Except for the blacks among them, the city’s 50 ward committeemen are making halfhearted efforts at best to help Washington. At least seven white committeemen have declared for Epton. Washington’s campaign manager, Al Raby, contends many are “talking Washington and working for Epton.”
So far Epton seems to have written off the black vote, campaigning heavily in lily-white neighborhoods. Last week in the Irish 18th Ward (bossed by Mayor Daley’s first cousin John), Epton met a rousing reception. “From what I hear, people who never voted before will go and vote,” observed a local barber. “I’ll be surprised if it isn’t 95 percent for Epton.”

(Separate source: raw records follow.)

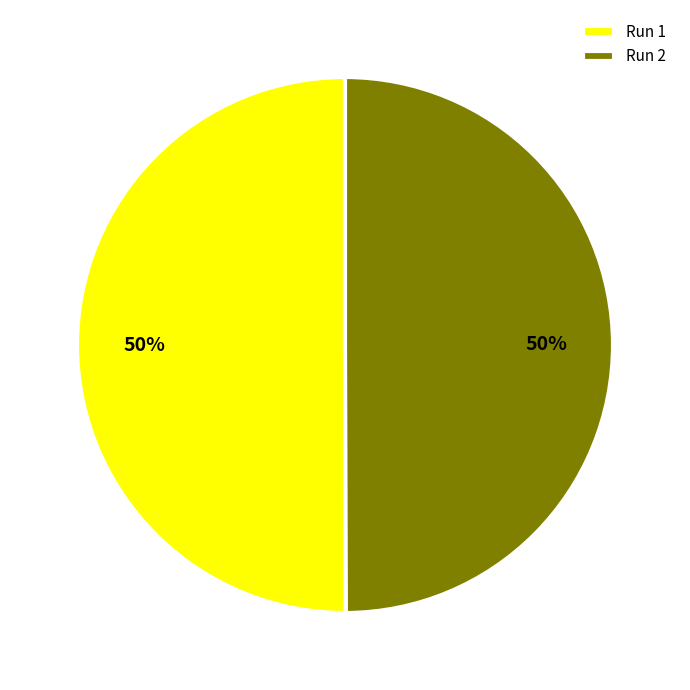

What percentage is the Run 1 slice, to the nearest percent?

50%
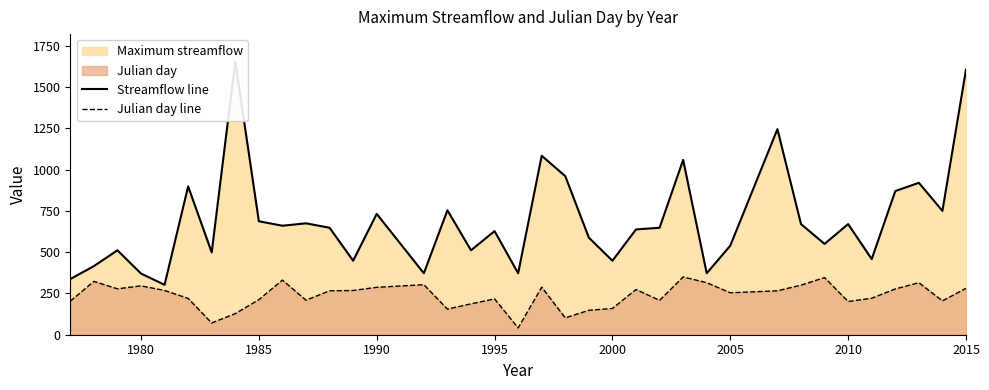

What is the difference between the second highest and minimum values in the Streamflow line series?

1303.9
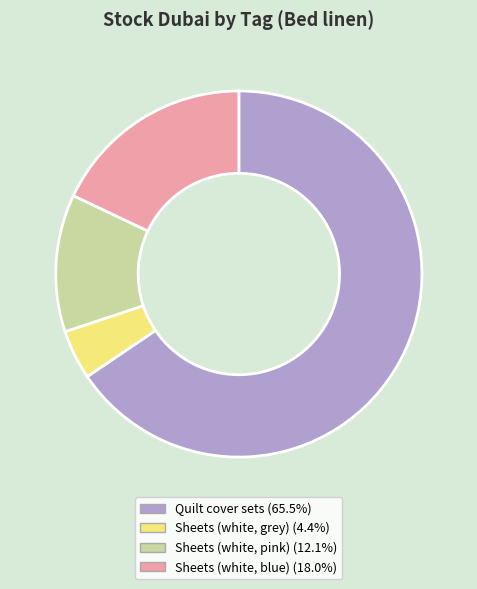

True or false: Sheets (white, blue) accounts for 18% of the total.

True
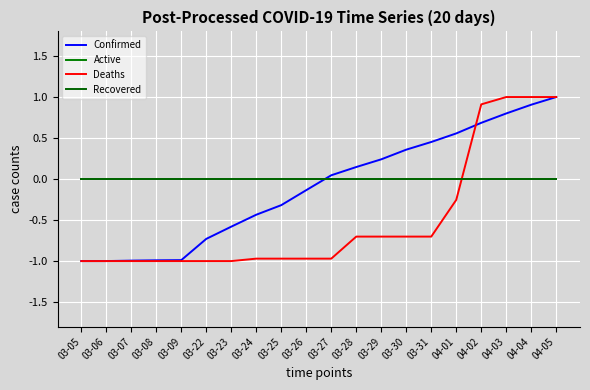

Does the chart have visible grid lines?

Yes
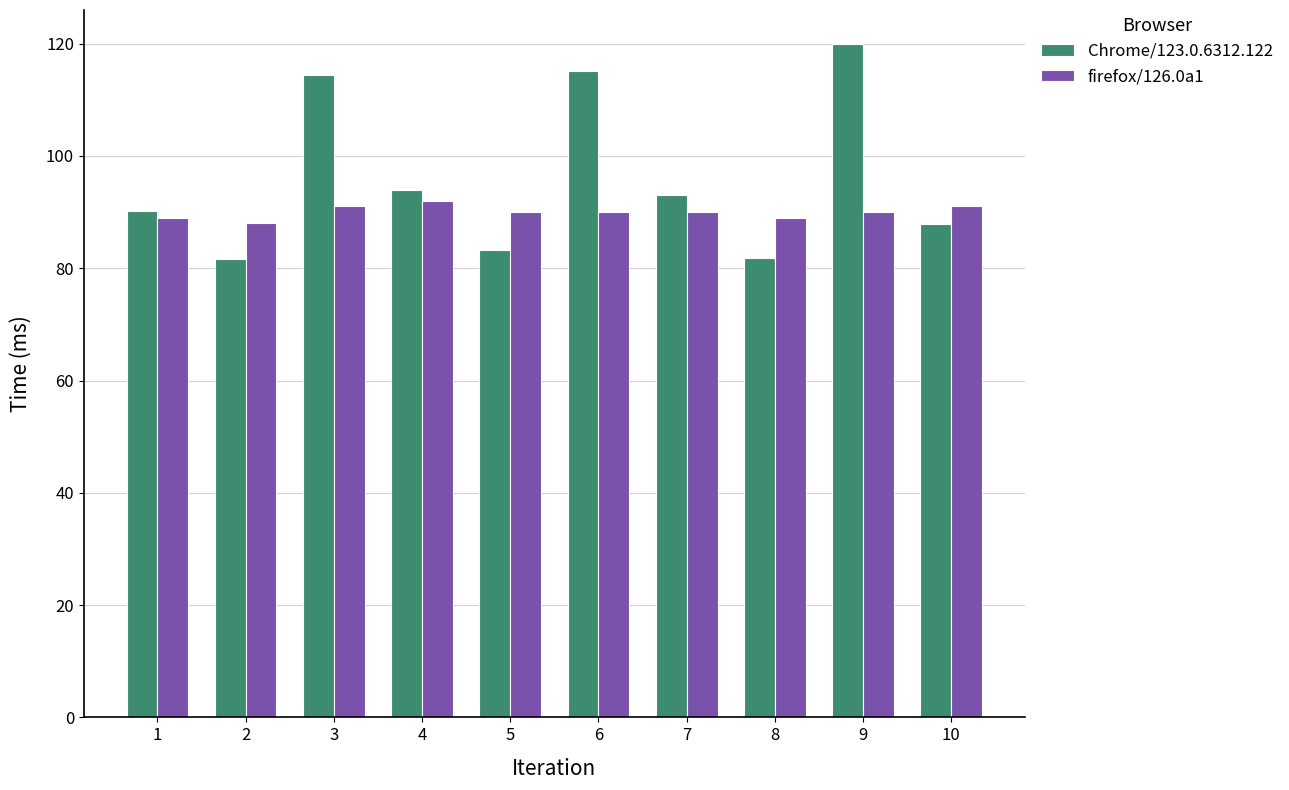

What is the approximate value of firefox/126.0a1 at 3?

91.0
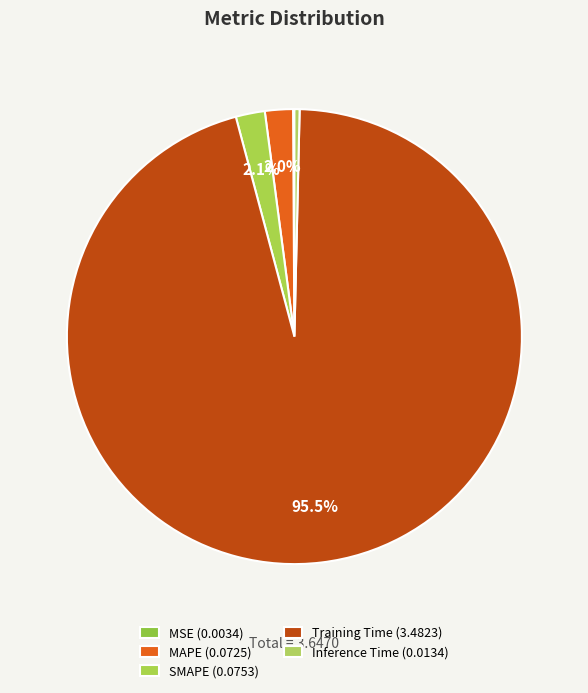

The SMAPE slice represents 2% of the pie. True or false?

True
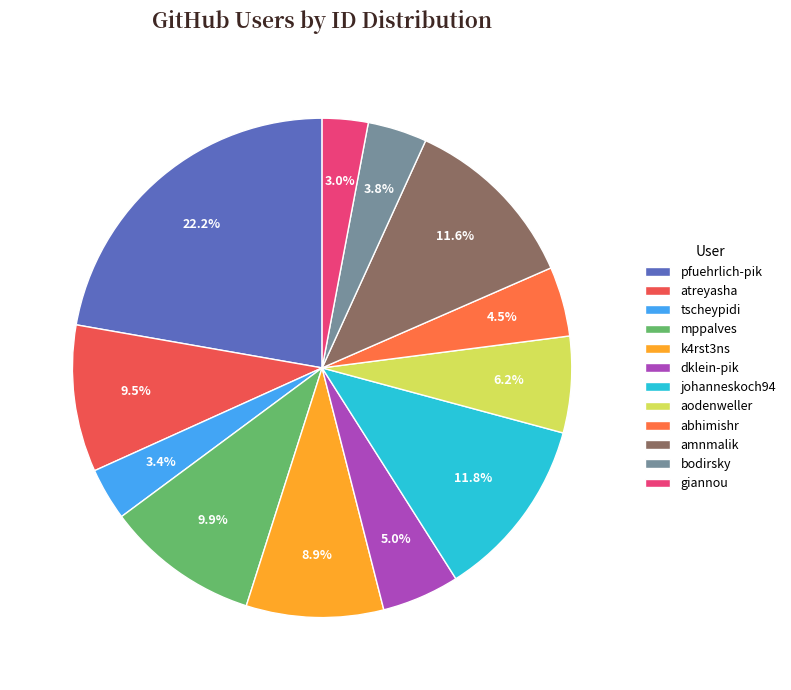

How many slices are in this pie chart?

12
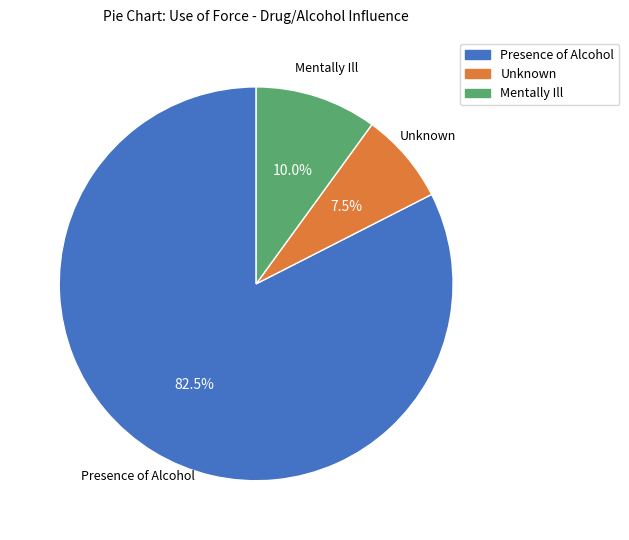

Which category accounts for the majority?

Presence of Alcohol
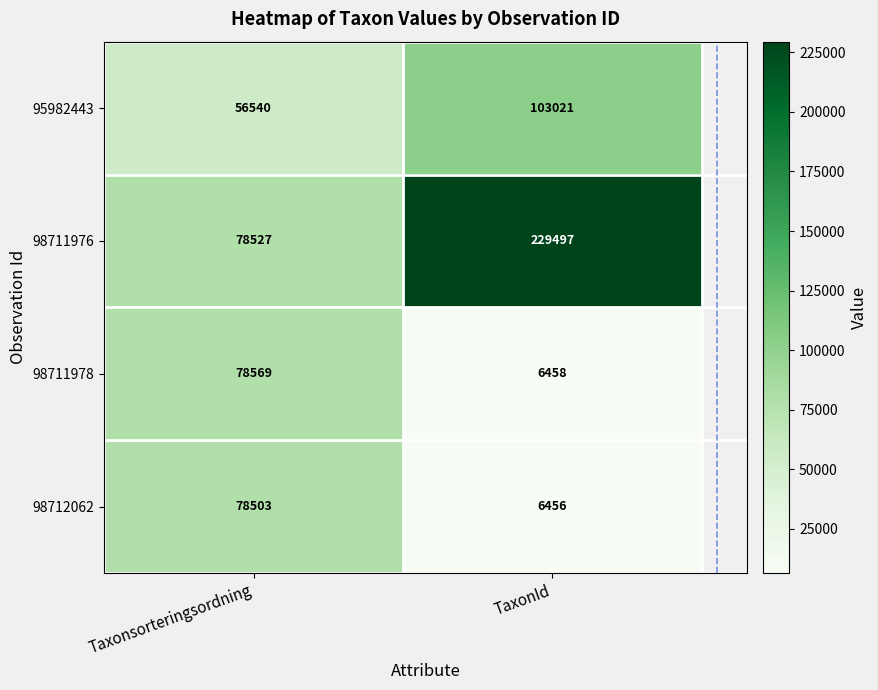

True or false: 95982443 has a value of 17404 at Taxonsorteringsordning.

False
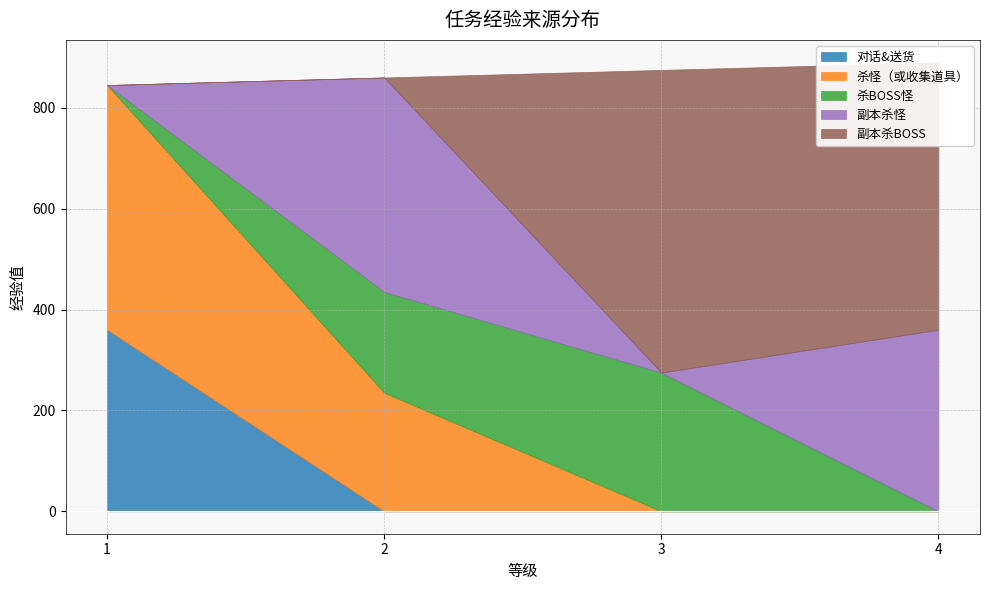

List the labels in order of 杀怪（或收集道具） value, smallest first.

3, 4, 2, 1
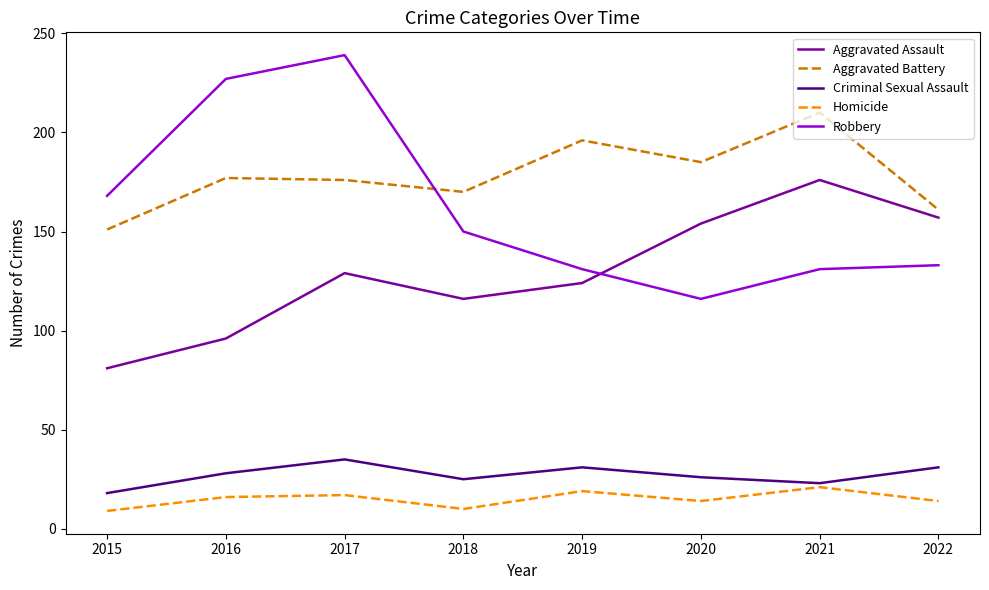

Rank the series by their maximum value, from lowest to highest.

Homicide, Criminal Sexual Assault, Aggravated Assault, Aggravated Battery, Robbery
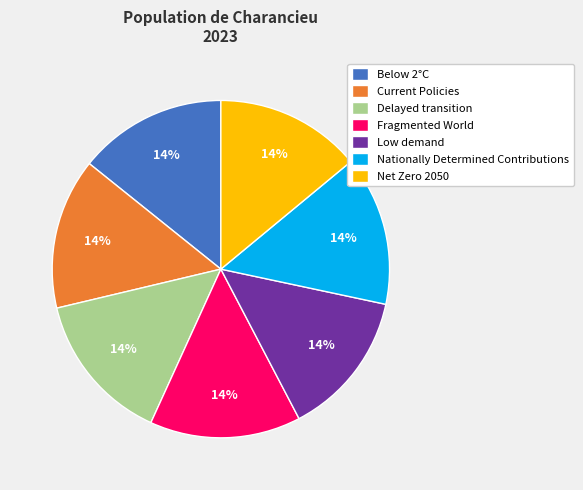

The Below 2°C slice represents 3% of the pie. True or false?

False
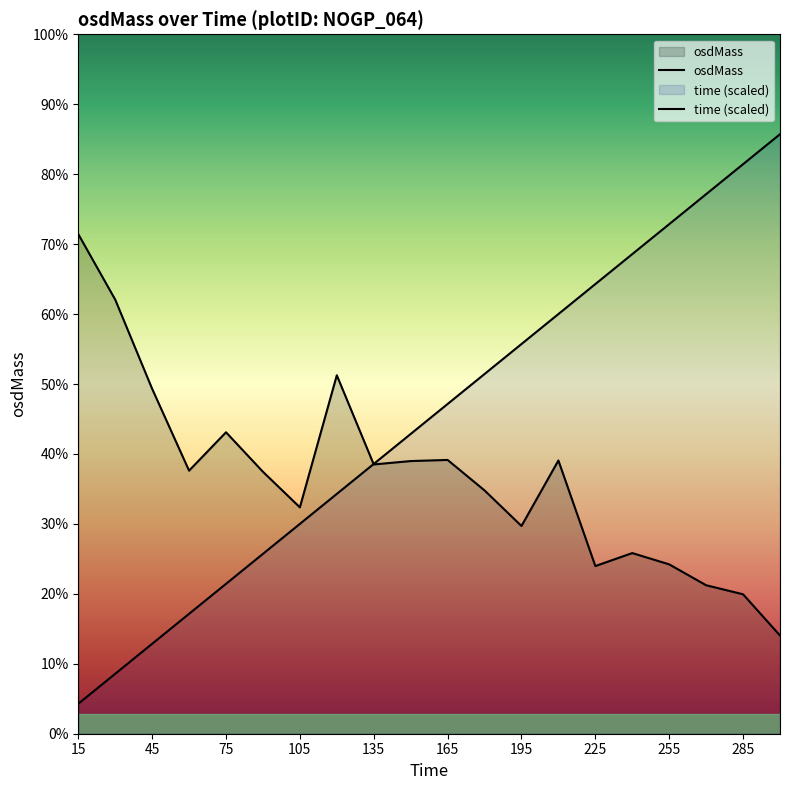

Rank the series at 225 from lowest to highest value.

osdMass, time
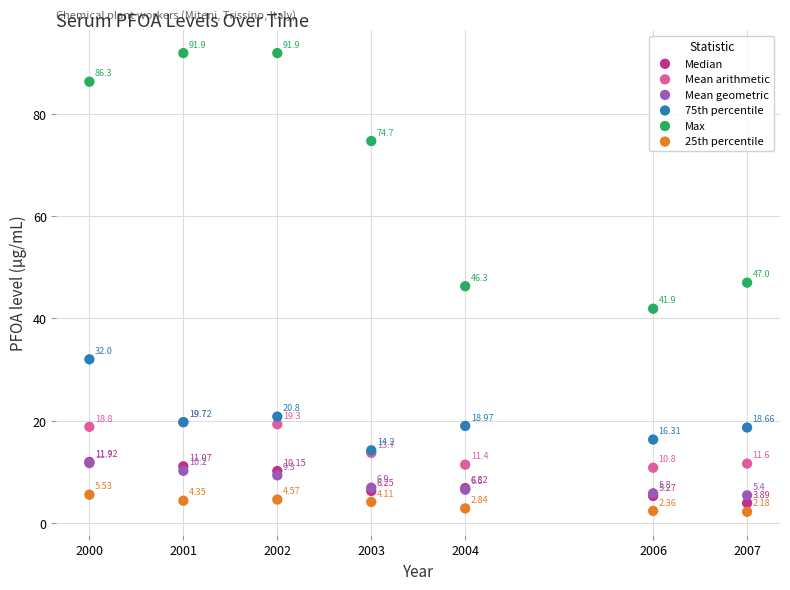

What are all the series names shown in the legend?

Median, Mean arithmetic, Mean geometric, 75th percentile, Max, 25th percentile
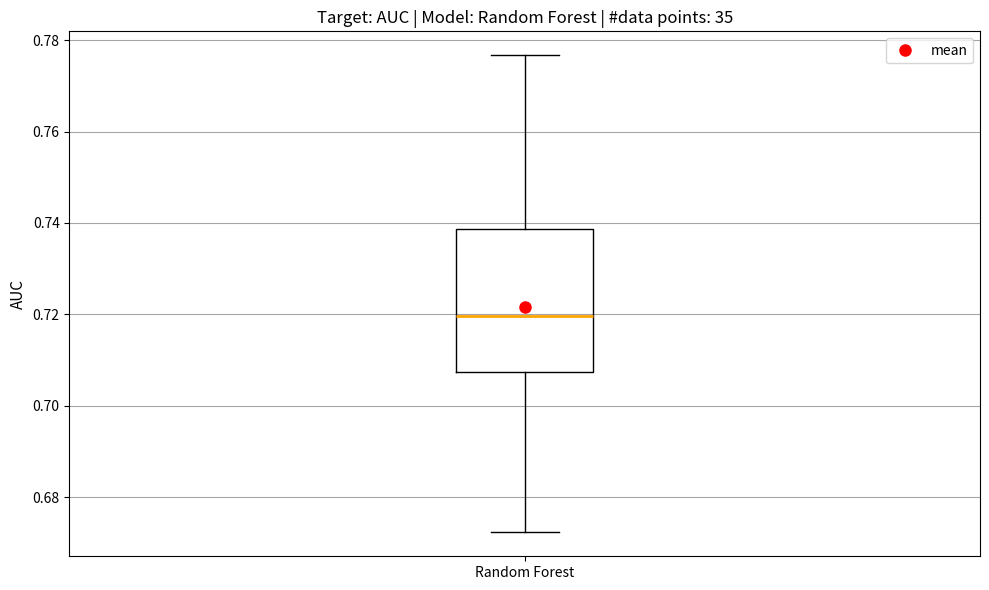

Read this box plot against the y-axis: the position of the median line, the range covered by the box, and the ends of both whiskers. The values are not printed on the chart, so give them approximately, as read against the axis.

median 0.720, box 0.708 to 0.738, whiskers 0.672 to 0.776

Washington’s strategy to combat the white backlash is to intensify his campaigning; he forgoes most meals and spends up to 18 hours a day politicking. The luminaries dispatched to Chicago by Democratic National Committee headquarters may finally bring the party faithful back into the fold, but the results so far have been mixed: When the venerable Rep. Claude Pepper showed up at a senior citizens’ home, he was met with some boos. Ted Kennedy, on the other hand, impressed the party stalwarts when he flew in with 13 state Democratic Party chairmen from the Deep South, including Georgia boss Bert Lance. These heavyweights came to tell Chicago that politics and racism don’t mix. Washington summed up the Southerners’ message: “We went through that mess. Don’t start it here.”